Last week, Starmer condemned Israel’s plans to take over Gaza City, saying they were “wrong” and “will only bring more bloodshed”. He has also announced that the UK will recognise a Palestinian state in September unless Israel meets certain conditions, including agreeing to a ceasefire in Gaza and reviving the prospect of a two-state solution.
Philippines
Students, campus journalists and activists gathered at the University of the Philippines on Wednesday to express outrage at the killing of the Al Jazeera journalists.
They say “the attack … is a deliberate cover-up by Israel of its crimes against humanity” in the Gaza Strip, said Al Jazeera’s Barnaby Lo, reporting from Manila.
“They also describe the accusation that Anas al-Sharif, one of the most prominent voices reporting from within Gaza, is a member of Hamas is baseless,” said Lo, noting that protesters say “this is an age-old tactic used by governments who are bent on silencing the truth”.
“Any imperialist power … will choose a scapegoat to use as a pretext, however false it is,” campus journalist Karl Patrick Suyat told Lo.
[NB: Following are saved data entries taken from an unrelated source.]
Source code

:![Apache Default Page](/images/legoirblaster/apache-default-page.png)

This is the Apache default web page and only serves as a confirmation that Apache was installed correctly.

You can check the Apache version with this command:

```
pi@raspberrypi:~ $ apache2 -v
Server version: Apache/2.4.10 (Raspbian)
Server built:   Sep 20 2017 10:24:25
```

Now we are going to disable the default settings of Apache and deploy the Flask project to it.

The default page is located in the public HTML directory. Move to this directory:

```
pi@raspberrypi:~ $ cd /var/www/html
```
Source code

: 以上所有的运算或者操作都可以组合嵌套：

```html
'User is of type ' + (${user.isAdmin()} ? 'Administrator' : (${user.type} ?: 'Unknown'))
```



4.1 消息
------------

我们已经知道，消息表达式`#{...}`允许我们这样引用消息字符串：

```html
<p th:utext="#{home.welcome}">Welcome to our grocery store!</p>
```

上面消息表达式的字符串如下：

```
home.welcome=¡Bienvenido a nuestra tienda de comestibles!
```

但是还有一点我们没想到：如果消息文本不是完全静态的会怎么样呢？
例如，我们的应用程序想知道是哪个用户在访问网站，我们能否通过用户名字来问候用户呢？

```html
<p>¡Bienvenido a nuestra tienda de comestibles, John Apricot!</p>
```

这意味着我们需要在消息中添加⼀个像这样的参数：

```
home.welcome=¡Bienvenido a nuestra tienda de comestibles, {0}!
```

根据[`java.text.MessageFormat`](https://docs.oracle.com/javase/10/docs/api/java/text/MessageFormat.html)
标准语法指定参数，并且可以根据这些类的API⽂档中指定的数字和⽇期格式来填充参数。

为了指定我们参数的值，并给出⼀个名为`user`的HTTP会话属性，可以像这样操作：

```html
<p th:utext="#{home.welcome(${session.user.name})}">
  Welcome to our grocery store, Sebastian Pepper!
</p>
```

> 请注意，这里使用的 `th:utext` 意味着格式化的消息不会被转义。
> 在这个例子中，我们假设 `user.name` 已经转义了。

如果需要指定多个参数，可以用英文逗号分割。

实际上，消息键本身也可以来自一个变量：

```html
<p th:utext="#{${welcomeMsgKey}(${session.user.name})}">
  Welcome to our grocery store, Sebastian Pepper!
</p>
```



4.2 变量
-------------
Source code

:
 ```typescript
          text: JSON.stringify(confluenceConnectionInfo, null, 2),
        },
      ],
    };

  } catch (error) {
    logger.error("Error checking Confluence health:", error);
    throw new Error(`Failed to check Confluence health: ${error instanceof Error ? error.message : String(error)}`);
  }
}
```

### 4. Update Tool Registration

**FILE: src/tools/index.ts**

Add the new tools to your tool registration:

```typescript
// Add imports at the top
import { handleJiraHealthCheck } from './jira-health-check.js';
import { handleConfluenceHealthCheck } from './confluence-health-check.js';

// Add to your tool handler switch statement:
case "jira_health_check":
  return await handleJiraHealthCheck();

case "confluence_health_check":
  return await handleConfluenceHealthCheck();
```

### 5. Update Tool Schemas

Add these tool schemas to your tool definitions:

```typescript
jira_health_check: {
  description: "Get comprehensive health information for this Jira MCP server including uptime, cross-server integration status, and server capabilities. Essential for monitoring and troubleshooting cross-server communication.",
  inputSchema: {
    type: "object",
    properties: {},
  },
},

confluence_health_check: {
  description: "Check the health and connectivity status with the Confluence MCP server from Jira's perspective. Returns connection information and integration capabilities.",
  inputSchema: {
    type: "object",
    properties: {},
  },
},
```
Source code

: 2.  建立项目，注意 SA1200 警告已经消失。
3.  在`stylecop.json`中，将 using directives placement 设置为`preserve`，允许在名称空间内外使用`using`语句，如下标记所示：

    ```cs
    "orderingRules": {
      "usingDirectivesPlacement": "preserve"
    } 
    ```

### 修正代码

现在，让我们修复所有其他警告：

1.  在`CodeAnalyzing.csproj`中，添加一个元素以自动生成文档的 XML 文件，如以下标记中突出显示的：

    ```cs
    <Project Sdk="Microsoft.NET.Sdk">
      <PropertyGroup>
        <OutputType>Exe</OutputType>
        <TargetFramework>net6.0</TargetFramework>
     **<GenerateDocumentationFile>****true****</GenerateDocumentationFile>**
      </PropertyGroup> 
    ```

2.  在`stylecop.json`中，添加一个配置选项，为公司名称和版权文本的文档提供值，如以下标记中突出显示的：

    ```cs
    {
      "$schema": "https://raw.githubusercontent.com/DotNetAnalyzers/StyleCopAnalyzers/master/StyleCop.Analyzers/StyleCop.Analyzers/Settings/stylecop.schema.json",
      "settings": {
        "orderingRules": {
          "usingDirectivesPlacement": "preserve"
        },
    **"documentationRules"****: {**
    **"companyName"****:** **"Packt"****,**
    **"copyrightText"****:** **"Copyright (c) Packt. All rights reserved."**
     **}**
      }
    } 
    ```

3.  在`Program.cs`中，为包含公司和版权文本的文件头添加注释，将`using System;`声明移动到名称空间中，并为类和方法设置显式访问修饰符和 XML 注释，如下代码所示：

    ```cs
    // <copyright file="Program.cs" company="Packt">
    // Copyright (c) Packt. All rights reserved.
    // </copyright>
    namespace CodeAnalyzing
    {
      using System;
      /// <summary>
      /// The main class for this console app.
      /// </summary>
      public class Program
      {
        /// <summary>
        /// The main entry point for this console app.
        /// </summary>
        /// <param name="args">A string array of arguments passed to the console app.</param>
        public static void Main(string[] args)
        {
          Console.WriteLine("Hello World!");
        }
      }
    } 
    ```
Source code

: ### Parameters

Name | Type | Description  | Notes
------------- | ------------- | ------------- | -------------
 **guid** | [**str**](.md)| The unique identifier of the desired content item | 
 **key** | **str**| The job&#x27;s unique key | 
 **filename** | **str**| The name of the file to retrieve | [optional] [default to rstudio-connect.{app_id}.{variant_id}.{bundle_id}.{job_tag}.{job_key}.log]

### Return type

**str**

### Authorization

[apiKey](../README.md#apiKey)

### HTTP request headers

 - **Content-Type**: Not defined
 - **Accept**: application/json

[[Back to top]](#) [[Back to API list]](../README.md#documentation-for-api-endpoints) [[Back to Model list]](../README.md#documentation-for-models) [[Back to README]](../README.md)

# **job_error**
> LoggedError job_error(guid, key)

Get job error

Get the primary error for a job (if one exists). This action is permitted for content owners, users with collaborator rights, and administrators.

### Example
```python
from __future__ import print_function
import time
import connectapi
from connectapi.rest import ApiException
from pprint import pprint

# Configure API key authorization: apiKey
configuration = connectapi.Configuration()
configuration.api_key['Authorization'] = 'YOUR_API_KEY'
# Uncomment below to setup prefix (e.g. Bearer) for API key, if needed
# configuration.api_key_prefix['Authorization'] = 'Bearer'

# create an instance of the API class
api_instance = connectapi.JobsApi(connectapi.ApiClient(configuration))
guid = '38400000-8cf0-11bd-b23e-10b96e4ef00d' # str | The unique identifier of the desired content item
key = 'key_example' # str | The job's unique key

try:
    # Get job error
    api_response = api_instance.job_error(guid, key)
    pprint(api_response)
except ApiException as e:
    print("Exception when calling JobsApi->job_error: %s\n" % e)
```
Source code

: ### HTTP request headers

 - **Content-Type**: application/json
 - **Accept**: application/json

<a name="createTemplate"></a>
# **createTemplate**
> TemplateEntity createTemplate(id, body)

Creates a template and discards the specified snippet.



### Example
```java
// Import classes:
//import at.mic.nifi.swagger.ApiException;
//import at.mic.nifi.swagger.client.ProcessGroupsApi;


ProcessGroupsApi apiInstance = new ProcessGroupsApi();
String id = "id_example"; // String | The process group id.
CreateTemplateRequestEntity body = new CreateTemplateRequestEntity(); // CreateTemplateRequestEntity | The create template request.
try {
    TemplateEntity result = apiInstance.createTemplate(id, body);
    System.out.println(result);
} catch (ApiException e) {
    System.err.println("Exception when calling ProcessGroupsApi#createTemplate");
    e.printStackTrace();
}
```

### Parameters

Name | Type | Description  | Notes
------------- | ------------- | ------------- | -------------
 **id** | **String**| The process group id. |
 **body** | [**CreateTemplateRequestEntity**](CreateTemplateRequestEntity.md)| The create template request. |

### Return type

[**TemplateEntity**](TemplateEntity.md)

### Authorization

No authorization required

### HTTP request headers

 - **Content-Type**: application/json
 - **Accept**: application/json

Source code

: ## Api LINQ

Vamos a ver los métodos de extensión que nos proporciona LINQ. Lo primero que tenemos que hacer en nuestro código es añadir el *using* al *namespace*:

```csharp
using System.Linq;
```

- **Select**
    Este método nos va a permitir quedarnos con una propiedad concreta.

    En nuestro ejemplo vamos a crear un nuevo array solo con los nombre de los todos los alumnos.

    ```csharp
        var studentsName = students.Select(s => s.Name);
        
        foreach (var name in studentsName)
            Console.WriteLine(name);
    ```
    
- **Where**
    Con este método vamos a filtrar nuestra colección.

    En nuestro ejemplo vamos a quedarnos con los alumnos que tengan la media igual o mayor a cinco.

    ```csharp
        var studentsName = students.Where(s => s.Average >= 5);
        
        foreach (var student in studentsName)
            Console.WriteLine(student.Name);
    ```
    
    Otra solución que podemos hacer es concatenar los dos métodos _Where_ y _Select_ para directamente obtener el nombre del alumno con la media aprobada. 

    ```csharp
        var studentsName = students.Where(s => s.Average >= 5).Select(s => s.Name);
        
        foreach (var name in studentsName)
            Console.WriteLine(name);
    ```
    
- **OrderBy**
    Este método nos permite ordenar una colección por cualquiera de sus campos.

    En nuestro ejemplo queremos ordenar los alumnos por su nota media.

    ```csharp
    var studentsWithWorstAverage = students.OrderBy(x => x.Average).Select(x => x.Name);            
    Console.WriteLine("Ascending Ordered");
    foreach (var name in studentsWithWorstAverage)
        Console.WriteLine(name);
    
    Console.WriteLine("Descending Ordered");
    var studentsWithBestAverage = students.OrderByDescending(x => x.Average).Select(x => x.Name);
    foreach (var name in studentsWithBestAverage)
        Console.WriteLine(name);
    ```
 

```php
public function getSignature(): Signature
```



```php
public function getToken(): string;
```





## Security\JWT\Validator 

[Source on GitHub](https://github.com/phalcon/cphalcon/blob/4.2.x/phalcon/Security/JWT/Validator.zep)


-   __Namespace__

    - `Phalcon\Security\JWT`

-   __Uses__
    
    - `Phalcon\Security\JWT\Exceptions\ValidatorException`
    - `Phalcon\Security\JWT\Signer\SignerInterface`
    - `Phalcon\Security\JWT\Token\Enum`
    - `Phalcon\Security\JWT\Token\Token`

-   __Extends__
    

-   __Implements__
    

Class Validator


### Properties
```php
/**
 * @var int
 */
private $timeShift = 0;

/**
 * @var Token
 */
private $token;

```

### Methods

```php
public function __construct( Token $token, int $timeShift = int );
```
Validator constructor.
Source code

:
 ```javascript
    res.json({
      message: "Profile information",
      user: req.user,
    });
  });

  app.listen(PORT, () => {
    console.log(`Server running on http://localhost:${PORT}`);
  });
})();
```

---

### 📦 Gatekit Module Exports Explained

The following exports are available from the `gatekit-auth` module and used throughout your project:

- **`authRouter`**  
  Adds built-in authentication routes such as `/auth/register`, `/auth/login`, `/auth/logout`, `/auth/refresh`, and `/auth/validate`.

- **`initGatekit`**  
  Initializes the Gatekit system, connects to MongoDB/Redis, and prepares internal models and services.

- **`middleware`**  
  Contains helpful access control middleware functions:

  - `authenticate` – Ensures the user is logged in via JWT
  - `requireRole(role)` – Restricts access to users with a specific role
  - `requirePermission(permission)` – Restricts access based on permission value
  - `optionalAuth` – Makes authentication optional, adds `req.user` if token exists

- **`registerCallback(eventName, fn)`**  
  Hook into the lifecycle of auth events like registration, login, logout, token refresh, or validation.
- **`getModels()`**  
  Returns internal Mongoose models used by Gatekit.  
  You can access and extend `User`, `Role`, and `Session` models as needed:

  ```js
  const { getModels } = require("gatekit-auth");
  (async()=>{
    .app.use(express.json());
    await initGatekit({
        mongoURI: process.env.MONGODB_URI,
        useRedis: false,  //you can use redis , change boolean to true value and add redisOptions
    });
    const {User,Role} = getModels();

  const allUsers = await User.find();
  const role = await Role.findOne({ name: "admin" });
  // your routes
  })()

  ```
These protesters also gathered to urge “the international community to ramp up pressure on Israel to stop its genocide, including for the Philippine government to cut its trade and defence ties with Israel”, said Lo.
The Philippines is the third-largest importer of Israeli weapons.
In June, the Philippines voted in favour of a United Nations General Assembly resolution demanding an immediate and lasting ceasefire in Gaza. This resolution also condemned Israel’s use of starvation as a weapon of war and called for Israel to lift its blockade on humanitarian aid in Gaza.